What the task requires => After finding the line containing "าสตร์-ม.1-การลำเลียงน้ำและอาหารของพืช" below, please output that line and each following one through the line containing "บบฝึกหัดวิทยาศาสตร์-ม.1", exactly as written.

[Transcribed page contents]
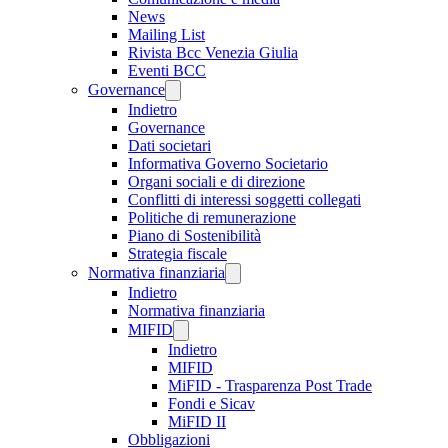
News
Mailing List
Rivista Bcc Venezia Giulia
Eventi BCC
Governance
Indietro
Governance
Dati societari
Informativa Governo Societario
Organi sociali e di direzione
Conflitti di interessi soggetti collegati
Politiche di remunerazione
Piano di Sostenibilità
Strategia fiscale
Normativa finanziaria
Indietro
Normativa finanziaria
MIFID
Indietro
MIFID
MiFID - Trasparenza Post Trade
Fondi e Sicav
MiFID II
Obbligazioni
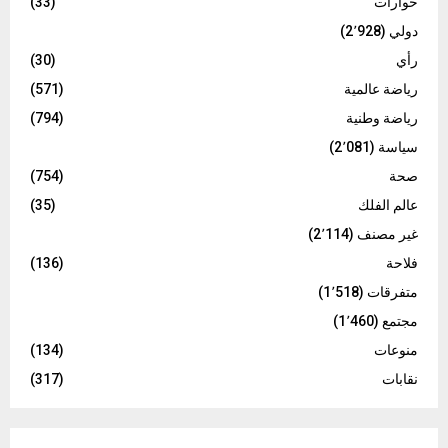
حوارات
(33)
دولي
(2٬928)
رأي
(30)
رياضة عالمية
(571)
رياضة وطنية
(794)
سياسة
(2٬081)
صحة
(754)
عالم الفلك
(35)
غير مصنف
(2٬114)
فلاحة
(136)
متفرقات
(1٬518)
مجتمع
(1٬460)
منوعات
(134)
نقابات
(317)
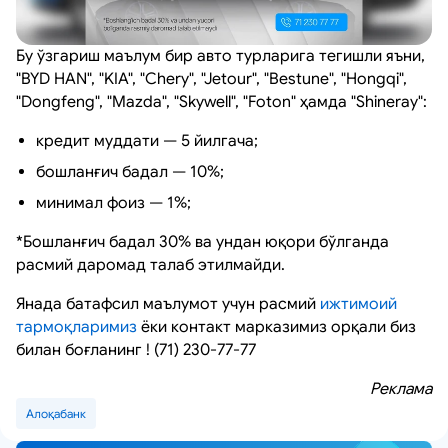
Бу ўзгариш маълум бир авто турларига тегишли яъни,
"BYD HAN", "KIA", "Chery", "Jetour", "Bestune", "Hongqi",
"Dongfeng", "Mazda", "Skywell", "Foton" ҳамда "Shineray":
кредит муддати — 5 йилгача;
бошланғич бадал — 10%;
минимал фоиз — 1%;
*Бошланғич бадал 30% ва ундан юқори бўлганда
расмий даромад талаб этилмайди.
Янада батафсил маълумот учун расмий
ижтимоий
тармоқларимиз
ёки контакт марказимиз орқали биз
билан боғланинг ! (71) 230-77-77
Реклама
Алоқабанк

--

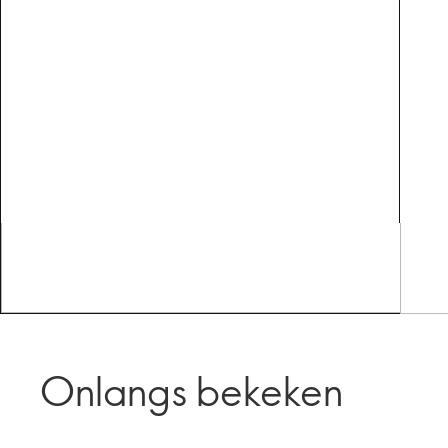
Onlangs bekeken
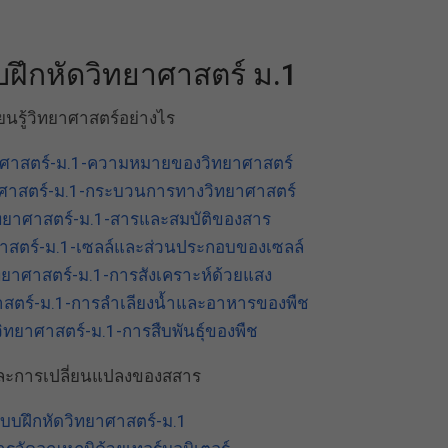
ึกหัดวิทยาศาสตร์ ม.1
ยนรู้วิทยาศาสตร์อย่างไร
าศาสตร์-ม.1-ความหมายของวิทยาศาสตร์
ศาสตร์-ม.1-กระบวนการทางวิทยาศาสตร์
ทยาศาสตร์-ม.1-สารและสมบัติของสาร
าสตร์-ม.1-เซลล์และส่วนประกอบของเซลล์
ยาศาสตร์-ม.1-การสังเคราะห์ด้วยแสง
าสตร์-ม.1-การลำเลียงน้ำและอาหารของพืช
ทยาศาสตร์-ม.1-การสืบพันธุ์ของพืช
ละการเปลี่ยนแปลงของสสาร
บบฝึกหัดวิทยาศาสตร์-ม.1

==

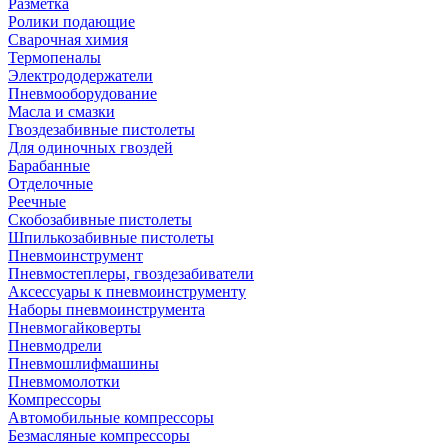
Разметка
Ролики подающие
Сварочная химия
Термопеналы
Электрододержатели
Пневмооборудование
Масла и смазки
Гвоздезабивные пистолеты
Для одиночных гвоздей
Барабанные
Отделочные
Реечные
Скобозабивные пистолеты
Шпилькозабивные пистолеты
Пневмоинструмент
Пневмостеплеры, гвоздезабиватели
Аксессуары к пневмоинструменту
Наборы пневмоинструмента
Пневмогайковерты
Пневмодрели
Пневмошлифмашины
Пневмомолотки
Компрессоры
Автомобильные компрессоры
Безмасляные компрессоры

Problem solution =>
าสตร์-ม.1-การลำเลียงน้ำและอาหารของพืช
ทยาศาสตร์-ม.1-การสืบพันธุ์ของพืช
ละการเปลี่ยนแปลงของสสาร
บบฝึกหัดวิทยาศาสตร์-ม.1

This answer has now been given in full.